> [Exercise description]: Please reproduce the data exactly, excluding any pictures it contains.
┌────────
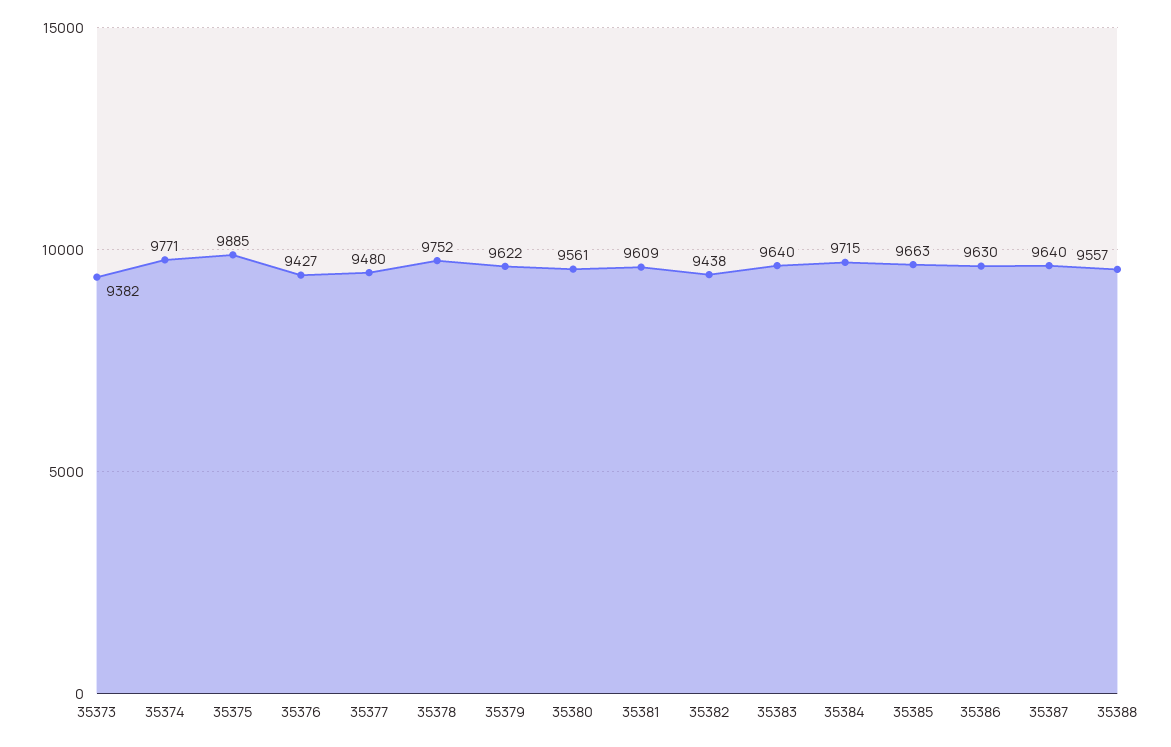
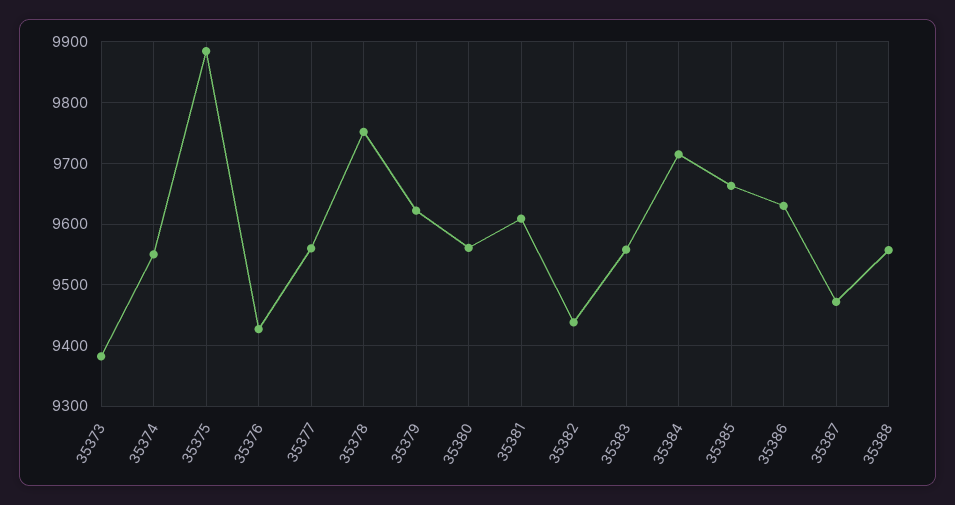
  {
    "35373": 9382,
-   "35374": 9771,
+   "35374": 9550,
    "35375": 9885,
    "35376": 9427,
-   "35377": 9480,
+   "35377": 9560,
    "35378": 9752,
    "35379": 9622,
    "35380": 9561,
    "35381": 9609,
    "35382": 9438,
-   "35383": 9640,
+   "35383": 9560,
    "35384": 9715,
    "35385": 9663,
    "35386": 9630,
-   "35387": 9640,
+   "35387": 9470,
    "35388": 9557
  }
└────────
> [Output of the exercise]:
  {
    "35373": 9382,
-   "35374": 9771,
+   "35374": 9550,
    "35375": 9885,
    "35376": 9427,
-   "35377": 9480,
+   "35377": 9560,
    "35378": 9752,
    "35379": 9622,
    "35380": 9561,
    "35381": 9609,
    "35382": 9438,
-   "35383": 9640,
+   "35383": 9560,
    "35384": 9715,
    "35385": 9663,
    "35386": 9630,
-   "35387": 9640,
+   "35387": 9470,
    "35388": 9557
  }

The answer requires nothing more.